A mais longa juventude de Soledad Barrett

A data oficial dos assassinatos de Soledad Barrett, e mais 5 militantes jovens aqui no Recife, é 8 de janeiro de 1973. Com referência a Soledad, pude escrever em “Soledad no Recife”, o livro que atualizou a sua tragédia:

Por Urariano Mota*

Soledad Barret - Reprodução

“Foram seis homicídios, todos unidos e simplificados em um aparelho da Chácara São Bento, um sítio na região metropolitana do Recife. Todos, pelo anúncio dos jornais, perigosos terroristas, que resistiram à bala ao cerco das forças da ordem. Mas só depois de mortos se fez a maquiagem nos jovens socialistas: com tiros, para melhor coerência do suplício: Pauline Reichstul, José Manuel, Soledad Barrett, Evaldo Ferreira, Jarbas Pereira, Eudaldo Gomes.

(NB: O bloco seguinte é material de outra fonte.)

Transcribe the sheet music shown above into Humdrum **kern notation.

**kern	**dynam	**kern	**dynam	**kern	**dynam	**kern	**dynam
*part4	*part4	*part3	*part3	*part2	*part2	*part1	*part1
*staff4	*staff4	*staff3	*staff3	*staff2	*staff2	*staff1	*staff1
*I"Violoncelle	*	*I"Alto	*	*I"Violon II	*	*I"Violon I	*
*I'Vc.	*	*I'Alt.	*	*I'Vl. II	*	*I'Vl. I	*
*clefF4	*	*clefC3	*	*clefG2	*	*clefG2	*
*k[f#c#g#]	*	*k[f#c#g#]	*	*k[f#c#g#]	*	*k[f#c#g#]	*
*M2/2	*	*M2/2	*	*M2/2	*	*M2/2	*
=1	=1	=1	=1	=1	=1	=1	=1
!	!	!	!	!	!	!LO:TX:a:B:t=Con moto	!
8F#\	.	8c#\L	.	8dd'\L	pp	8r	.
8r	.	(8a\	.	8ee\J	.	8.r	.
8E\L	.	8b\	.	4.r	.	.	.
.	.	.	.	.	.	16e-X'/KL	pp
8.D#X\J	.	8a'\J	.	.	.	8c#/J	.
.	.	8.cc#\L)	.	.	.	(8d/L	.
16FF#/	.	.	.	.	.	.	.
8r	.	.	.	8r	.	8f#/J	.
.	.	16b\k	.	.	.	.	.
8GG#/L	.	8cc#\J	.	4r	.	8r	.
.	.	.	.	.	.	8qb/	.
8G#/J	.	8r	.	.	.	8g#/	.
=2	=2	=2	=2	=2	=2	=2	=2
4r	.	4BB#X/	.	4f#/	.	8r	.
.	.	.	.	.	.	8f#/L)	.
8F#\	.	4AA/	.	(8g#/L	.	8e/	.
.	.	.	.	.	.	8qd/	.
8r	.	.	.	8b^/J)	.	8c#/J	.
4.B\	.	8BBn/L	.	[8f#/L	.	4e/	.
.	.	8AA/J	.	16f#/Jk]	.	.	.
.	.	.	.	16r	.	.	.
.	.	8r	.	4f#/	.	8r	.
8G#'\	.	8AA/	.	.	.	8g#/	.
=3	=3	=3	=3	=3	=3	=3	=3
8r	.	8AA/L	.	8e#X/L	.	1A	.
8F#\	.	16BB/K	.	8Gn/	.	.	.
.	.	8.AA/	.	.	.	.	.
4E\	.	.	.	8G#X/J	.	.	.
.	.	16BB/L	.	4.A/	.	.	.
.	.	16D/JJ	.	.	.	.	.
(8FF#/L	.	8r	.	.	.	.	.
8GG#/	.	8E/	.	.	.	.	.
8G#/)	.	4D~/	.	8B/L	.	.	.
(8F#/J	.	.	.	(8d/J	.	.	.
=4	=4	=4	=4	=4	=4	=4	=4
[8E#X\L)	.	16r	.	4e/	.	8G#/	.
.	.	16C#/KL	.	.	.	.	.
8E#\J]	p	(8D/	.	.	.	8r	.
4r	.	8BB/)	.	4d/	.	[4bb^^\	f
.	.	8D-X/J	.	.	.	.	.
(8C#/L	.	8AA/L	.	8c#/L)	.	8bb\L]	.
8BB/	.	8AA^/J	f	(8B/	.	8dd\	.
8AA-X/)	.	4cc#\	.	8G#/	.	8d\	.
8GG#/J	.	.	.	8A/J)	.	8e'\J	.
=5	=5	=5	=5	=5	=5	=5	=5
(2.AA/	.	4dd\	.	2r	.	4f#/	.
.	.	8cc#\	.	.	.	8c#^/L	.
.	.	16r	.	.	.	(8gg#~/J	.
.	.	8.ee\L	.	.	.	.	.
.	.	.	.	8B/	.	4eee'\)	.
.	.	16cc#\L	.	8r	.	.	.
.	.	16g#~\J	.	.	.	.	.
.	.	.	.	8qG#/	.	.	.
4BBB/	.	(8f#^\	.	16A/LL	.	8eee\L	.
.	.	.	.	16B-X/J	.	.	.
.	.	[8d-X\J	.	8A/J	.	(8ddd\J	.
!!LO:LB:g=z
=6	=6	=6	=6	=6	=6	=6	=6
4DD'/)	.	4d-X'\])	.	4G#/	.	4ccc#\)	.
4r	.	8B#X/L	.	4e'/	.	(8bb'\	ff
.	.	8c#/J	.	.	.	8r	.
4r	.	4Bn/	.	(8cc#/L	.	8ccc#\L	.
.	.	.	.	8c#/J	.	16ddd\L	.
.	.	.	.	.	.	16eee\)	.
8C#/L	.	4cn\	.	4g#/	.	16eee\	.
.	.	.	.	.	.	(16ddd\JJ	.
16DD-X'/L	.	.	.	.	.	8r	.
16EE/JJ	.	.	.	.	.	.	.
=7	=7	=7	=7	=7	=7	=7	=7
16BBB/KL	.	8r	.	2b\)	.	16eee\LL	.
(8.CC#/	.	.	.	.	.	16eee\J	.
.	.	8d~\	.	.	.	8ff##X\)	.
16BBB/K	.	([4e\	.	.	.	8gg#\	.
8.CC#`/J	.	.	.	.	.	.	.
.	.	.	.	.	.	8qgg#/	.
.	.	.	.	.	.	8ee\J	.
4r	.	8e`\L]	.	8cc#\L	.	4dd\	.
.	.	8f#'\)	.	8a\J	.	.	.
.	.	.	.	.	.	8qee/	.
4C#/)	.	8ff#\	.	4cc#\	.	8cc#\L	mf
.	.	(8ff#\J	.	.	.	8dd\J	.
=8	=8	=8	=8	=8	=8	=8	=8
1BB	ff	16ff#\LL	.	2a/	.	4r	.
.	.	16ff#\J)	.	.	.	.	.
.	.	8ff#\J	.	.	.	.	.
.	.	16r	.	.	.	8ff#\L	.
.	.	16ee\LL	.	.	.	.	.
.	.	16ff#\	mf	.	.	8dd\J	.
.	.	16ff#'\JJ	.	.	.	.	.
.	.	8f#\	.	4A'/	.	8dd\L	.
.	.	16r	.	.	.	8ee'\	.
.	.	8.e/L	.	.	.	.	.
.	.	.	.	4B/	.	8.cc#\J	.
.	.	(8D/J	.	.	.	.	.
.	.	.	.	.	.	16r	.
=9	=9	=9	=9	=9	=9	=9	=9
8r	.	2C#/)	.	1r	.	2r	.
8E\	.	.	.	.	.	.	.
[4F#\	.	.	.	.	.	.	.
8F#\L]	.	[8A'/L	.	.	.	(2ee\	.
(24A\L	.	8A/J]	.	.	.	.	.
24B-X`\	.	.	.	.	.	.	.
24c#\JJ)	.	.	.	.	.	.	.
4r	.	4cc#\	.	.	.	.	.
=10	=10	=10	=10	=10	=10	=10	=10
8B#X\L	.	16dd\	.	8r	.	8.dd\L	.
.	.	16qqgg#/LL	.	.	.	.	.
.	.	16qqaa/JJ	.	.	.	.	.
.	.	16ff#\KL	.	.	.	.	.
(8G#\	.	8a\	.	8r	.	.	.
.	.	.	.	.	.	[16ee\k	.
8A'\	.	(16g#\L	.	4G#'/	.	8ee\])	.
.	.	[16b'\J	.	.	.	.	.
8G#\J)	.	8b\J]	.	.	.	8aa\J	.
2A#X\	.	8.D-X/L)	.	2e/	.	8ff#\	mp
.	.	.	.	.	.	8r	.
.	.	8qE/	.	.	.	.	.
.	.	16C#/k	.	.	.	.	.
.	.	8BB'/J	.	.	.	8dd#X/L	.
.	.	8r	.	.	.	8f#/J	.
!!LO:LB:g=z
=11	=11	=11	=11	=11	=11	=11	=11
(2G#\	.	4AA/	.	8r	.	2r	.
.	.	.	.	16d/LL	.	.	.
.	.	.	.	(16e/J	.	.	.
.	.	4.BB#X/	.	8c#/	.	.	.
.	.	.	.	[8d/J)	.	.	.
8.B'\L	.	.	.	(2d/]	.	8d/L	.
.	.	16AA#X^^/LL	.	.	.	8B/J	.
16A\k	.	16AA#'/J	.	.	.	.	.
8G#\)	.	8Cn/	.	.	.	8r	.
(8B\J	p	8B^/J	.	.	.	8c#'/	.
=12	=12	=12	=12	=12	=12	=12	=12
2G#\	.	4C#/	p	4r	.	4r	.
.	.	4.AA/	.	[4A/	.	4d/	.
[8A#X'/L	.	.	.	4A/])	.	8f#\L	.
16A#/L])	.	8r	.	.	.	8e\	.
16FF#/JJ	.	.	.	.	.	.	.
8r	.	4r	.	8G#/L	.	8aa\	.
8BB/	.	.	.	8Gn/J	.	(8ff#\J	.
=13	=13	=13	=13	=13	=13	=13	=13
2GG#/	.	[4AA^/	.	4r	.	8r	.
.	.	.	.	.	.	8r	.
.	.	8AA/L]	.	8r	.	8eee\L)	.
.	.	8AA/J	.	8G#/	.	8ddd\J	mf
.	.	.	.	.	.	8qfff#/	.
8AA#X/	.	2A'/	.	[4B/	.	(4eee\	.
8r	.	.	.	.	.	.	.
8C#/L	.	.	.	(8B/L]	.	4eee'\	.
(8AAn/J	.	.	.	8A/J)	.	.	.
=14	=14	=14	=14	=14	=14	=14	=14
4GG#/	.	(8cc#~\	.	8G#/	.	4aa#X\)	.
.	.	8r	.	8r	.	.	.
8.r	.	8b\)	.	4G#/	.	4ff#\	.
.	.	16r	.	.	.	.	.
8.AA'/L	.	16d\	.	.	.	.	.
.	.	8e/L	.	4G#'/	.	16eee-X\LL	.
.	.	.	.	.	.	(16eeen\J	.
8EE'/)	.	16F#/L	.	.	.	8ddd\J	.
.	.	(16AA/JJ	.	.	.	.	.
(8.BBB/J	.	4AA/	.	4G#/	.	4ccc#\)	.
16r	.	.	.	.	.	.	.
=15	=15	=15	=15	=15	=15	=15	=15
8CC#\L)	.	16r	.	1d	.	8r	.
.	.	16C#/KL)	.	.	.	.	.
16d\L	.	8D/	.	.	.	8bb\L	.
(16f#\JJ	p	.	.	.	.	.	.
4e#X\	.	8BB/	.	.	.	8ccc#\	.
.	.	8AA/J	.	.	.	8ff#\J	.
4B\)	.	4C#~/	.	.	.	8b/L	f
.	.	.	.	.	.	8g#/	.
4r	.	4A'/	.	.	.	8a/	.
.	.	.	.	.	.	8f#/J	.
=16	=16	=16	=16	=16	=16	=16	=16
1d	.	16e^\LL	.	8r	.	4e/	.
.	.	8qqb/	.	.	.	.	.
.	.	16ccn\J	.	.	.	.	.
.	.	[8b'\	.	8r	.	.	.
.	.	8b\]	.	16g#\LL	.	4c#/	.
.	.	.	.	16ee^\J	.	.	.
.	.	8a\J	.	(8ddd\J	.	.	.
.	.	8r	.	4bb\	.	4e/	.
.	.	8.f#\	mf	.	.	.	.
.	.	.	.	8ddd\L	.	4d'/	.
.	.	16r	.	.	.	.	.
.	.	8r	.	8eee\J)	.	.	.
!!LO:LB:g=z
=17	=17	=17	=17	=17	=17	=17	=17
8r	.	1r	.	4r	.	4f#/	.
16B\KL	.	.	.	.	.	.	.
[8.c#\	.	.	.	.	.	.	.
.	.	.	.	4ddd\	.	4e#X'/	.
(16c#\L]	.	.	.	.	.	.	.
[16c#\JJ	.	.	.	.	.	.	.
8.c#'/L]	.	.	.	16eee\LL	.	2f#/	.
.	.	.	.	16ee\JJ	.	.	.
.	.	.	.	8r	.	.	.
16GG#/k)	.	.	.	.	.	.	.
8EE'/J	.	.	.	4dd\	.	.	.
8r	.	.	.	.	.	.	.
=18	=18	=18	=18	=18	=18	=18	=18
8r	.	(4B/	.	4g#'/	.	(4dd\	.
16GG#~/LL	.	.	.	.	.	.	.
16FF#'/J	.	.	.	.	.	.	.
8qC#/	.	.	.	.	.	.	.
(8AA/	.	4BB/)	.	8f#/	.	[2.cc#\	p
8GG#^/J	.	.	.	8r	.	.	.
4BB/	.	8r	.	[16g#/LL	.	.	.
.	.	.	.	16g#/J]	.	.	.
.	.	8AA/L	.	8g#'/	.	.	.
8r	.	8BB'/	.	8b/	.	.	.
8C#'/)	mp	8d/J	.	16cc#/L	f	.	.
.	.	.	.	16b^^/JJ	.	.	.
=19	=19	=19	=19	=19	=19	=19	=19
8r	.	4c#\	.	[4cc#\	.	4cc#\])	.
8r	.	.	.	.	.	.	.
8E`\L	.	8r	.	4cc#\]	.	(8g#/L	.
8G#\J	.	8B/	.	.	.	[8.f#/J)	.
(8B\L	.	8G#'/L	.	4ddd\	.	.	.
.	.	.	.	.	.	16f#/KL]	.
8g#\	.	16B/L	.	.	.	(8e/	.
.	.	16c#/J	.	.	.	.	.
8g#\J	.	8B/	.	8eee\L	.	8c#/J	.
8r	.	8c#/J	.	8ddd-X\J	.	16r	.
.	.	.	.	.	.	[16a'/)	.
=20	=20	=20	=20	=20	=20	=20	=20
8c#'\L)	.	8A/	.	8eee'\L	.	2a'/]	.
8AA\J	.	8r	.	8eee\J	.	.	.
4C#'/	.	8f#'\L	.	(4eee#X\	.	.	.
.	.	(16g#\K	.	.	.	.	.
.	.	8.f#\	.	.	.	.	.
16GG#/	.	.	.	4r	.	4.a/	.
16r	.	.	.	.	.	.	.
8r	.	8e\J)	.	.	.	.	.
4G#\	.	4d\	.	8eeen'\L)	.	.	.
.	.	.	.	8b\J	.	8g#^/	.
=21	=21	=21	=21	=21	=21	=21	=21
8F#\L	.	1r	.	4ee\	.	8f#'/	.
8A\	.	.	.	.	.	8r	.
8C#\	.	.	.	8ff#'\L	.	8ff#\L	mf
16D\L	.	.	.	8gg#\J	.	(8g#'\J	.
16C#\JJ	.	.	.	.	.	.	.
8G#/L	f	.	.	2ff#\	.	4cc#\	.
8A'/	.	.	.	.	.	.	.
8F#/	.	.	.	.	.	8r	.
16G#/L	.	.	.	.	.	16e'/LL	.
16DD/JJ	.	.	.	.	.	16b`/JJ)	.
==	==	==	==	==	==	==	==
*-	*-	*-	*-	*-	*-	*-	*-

A advogada Mércia Albuquerque, na Secretaria de Justiça de Pernambuco, falou para sempre: “Soledad estava com os olhos muito abertos, com uma expressão muito grande de terror. Eu fiquei horrorizada. Como Soledad estava em pé, com os braços ao lado do corpo, eu tirei a minha anágua e coloquei no pescoço dela. O que mais me impressionou foi o sangue coagulado em grande quantidade. Eu tenho a impressão de que ela foi morta e ficou deitada, e a trouxeram depois, e o sangue, quando coagulou, ficou preso nas pernas, porque era uma quantidade grande. O feto estava lá nos pés dela. Não posso saber como foi parar ali, ou se foi ali mesmo no necrotério que ele caiu, que ele nasceu, naquele horror”.

Essa poderia ser a sua última imagem. Mas em “A mais longa duração da juventude”, o meu mais novo romance, Soledad ressurge na sua juventude, que eu gostaria de tornar infinita:

“Na memória, a sua imagem volta em preto e branco ou sépia. Em uma ampliação fotográfica, o sépia. O preto e branco na penetração de um sonho. Ela é a mulher pretendida por mim e outros militantes naqueles anos. Há um sentimento de delicadeza que nos invade. Eu a vejo no quintal da casa de Marx, em Jaboatão. Cheia de uma beleza que não desejava chamar atenção, me ocorreu. Então ninguém podia imaginar que a visão das suas pernas, que ela nos furtava com túnicas, calças jeans, saias longas, cobriam o trauma de cruzes nazistas em cicatriz, gravadas à força em suas coxas no Uruguai…

Ela vem e vira o rosto para melhor escutar uma revelação. Eu a tenho com o rosto quase em cima do meu. E num segundo me falo: “Eu não sou louco”. E me repito, como um condenado à ação, mas que reluta e se debate. Os meus punhos se fecham, porque as mãos querem acariciar o seu rosto, pescoço, ombros. Como pode um ser humano resistir ao que clama a própria carne? Eu a quero, eu a desejo, eu sou uma tartaruga que rompe o ovo, é natural, é incontrolável. As unhas aperto contra as minhas mãos, enquanto Soledad me diz:

– Sim? Fales.

Por Deus, como é linda. Se eu não for um homem, serei um rato, uma abominação da sarjeta.

– Sim, fales.

Então eu, este sem esperança, recebo o raio da loucura:

– Isto, Soledad, eu lhe digo. – E a beijo no rosto. – Isto!

Então ela, surpreendida, se afasta, ruborizada. Num fração de segundo vi lhe passar na face uma chispa de indignação. “Meu Deus, eu fui um louco. Um louco! Maldição”, me digo. Então ela se transforma, como se pelo cérebro houvesse passado uma chama de compreensão. Afinal, eu era apenas um homem, eu não passava de um companheiro que num momento cedera à fraqueza. E Soledad dá o conforto de um sorriso, contido, mas sorriso:

– Entendo. Nada mais queres me falar?

– Você me perdoa a falta?

– Não há nada a te perdoar. Temos tarefas mais urgentes.

– Você me permite mais uma chance?

– Se não for igual à de antes, sim.

– Não, é isto.

E me aproximo e me ergo até os seus lábios, que toco e aliso com os meus. Ela fecha a boca e vira o rosto. Então eu caio em mim e numa cadeira da cozinha. “Eu sou um louco! Um louco! Eu não mereço a mínima consideração. Louco!”. E saio para a rua sem me despedir. E venho refletindo até hoje, desde aquele dia em que toquei os lábios de Soledad. Fui louco? Penso agora que não fui. A paixão é uma forma de estar embriagado de humanidade”.
Esta é a imagem de Soledad que eu gostaria de guardar neste 8 de janeiro de 2018. Presente.